Five seed varieties to plant now for summer harvest

Growing vegies from seed is a great school holiday or lockdown project and the top five varieties will continue to produce for months. To speed up the germination process soak the seed for 24 hours before sowing in a solution of Seasol in water (30mL concentrate per 9 litres of water – standard watering can).

Tomatoes – The Cherry tomato varieties are some of the most productive and versatile. Producing sweet tasty fruit for months they are a firm favourite will everyone in the family. Select a sunny position, improve the soil, and keep well mulched. They can be harvested individually or as a truss and allowed to ripen inside.

Silverbeet – Is another variety of vegie that is perfect for beginners. As with all leafy greens they require well improved soil when planting or will become stunted and full of pests.
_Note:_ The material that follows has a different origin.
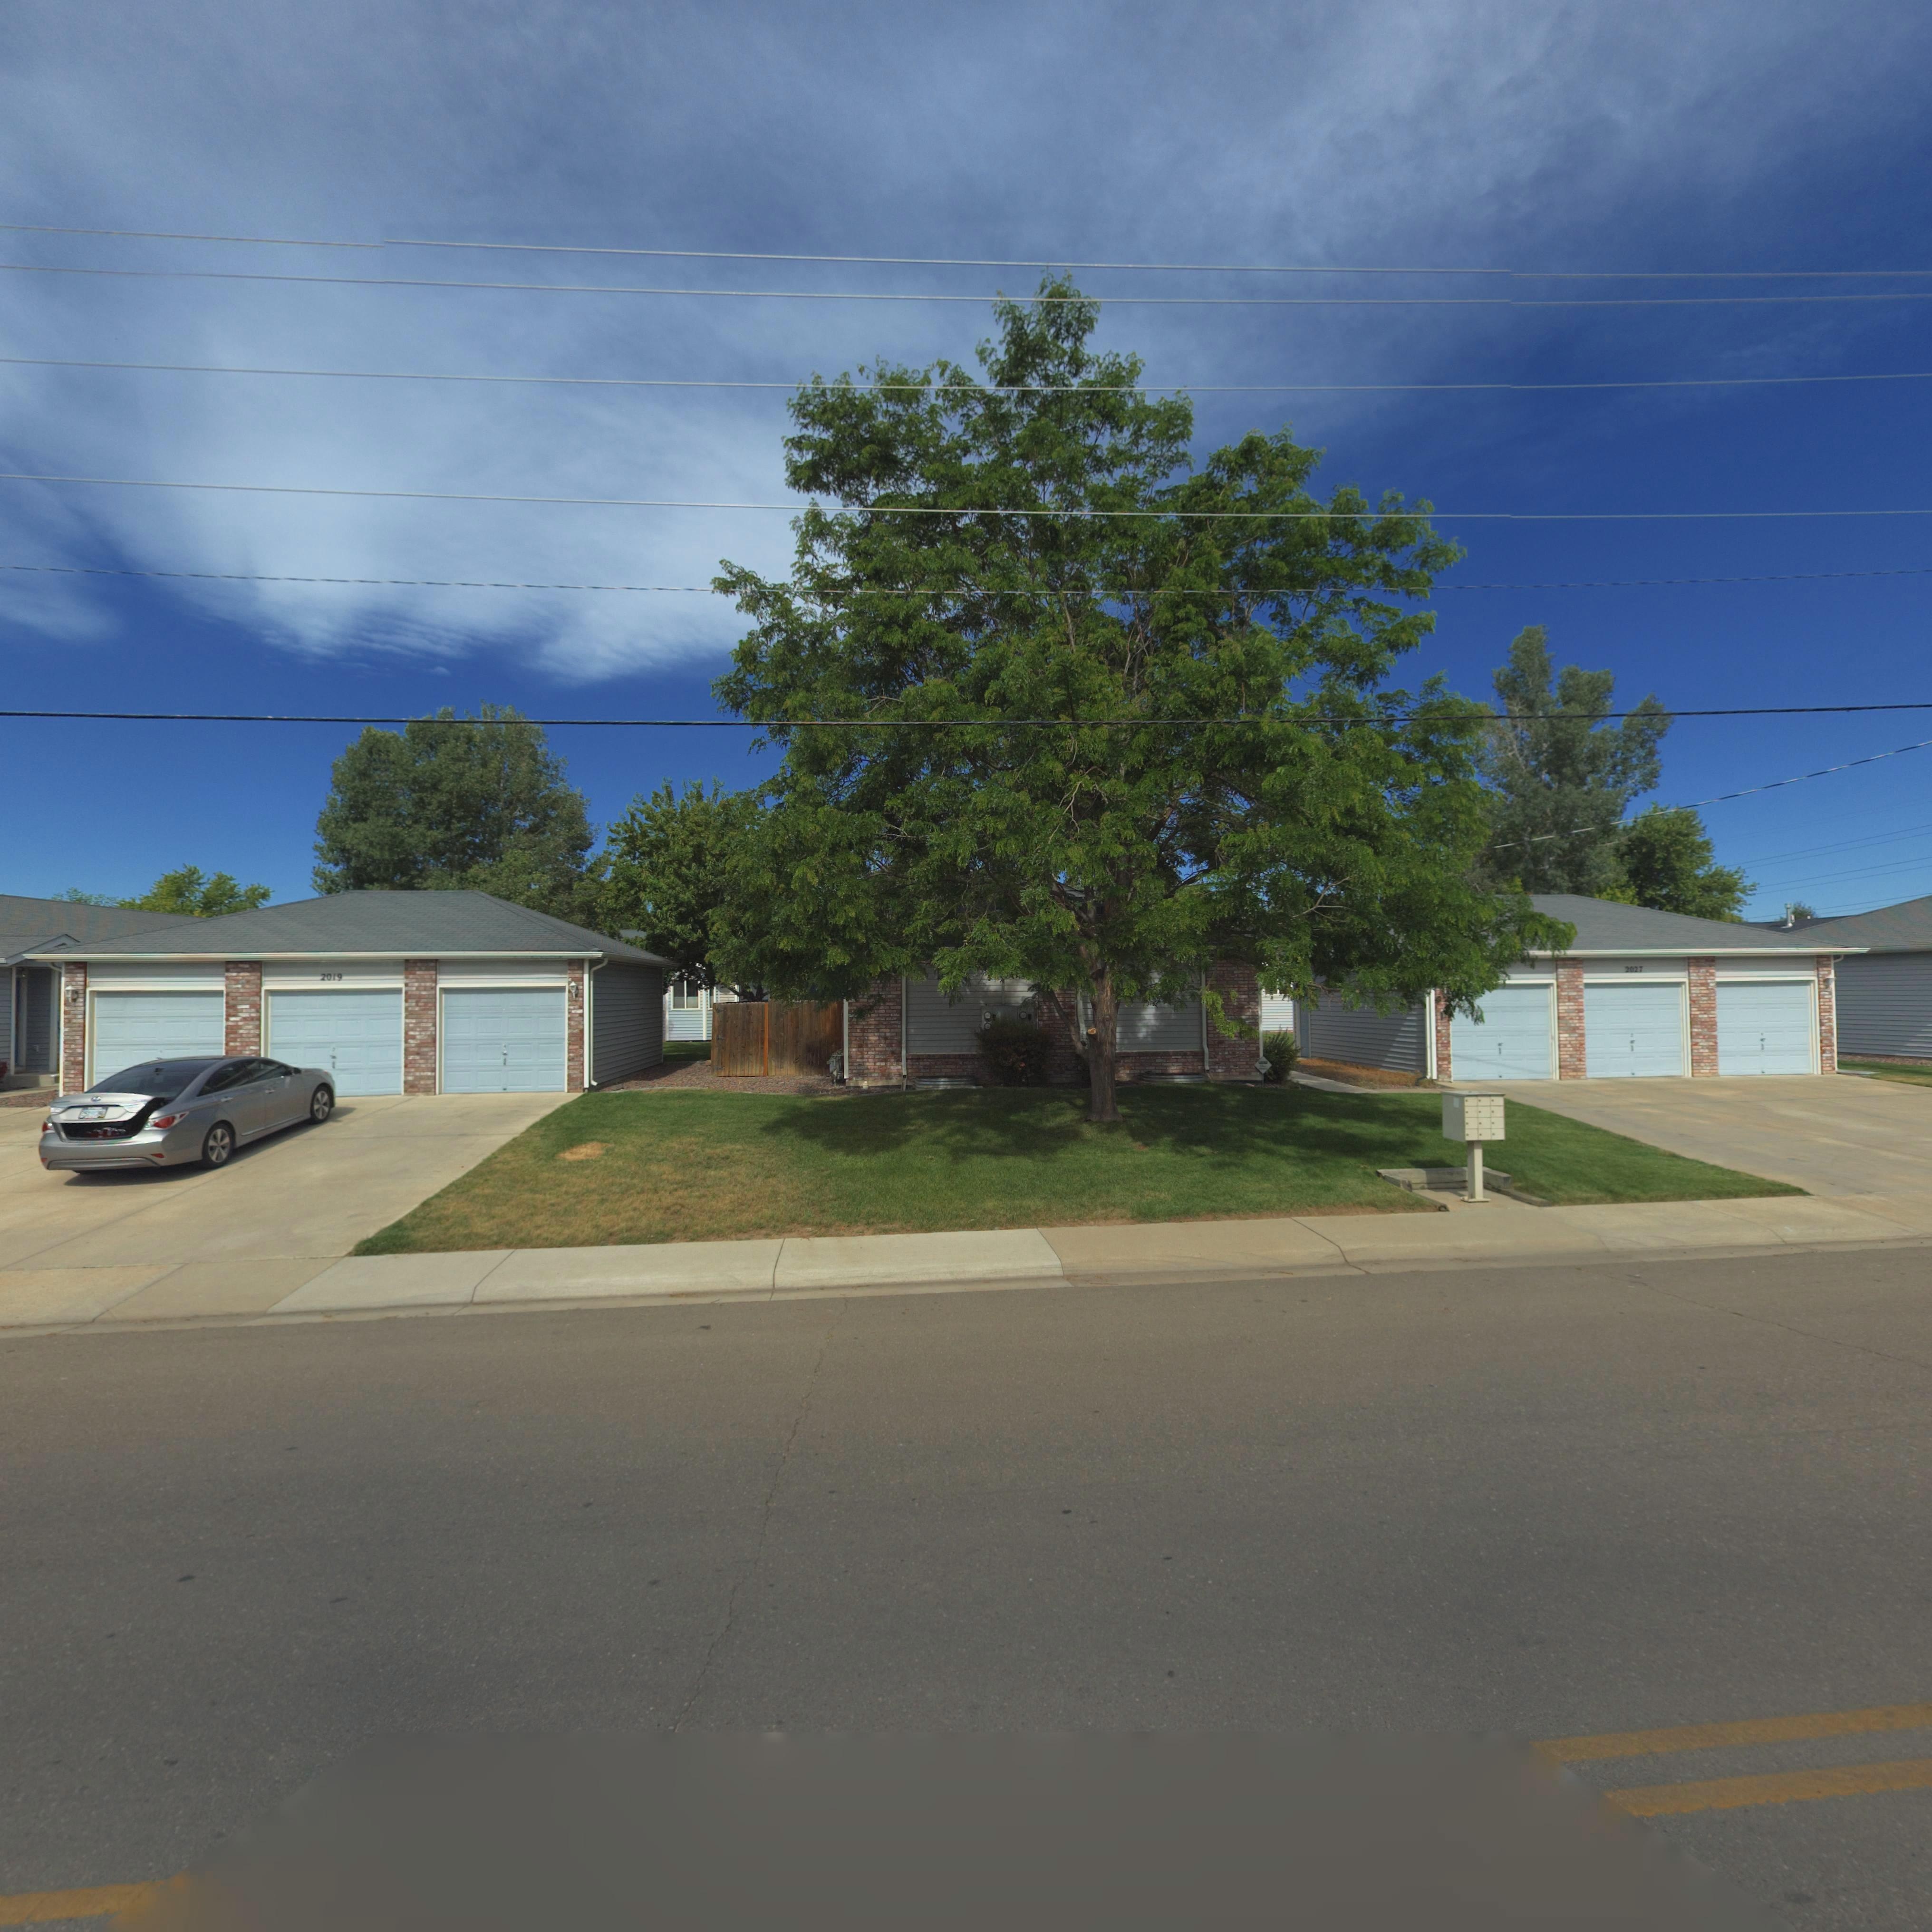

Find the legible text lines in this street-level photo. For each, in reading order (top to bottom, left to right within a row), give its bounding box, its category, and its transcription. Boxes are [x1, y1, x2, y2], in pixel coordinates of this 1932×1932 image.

Also, the flavour will tend to be bitter, so fortnightly fertilising will ensure full of flavour greens suitable for sandwiches, salads, or quiches.  For sweet tender leaves harvest when they are about 10cm long.

Capsicums – Are proven performers in Australian gardens and in frost free areas have the potential to fruit for more than one season. The banana shaped sweet yellow varieties are by far the most productive and the tastiest. Plant from seedlings or semi advanced plants to get a head start on the spring vegie garden.

Zucchinis – Are the perfect vegie for beginner gardeners. Grow them fast in a sunny position, in well improved soil. Zucchinis are best enjoyed when harvested when small, about 10cm long. Enjoy lightly steamed or sliced thinly raw in a green salad.

Dwarf Beans – Produce kilograms of tender beans in a small space. Perfect for small space garden these low growing bushes can be massed planted and only reach heights of approx. 40cm. Improve the soil with compost or sheep manure and sow 2 or 3 seeds in each hole. Seedlings are a favourite amongst snails or slugs, so inspect seedlings after dark and use the stomp method of disposal.

Spring Vegie Patch Tips

  • To revitalise the soil apply well rotted manure or compost or a soil improver and conditioner such a Seasol Liquid Compost (50mL concentrate per 9 litres of water) every 3 months or whenever needed.
  • To get your seeds or seedlings off to a get start apply Seasol GOLD (40mL concentrate per 9 litres of water) every 2 to 4 weeks to promote robust, healthy growth, rapid strong root development.
  • For a bumper crop in the vegie patch apply PowerFeed PRO SERIES for Tomatoes & Vegetables (5omL concentrate per 9 litres of water) every 2 to 4 weeks.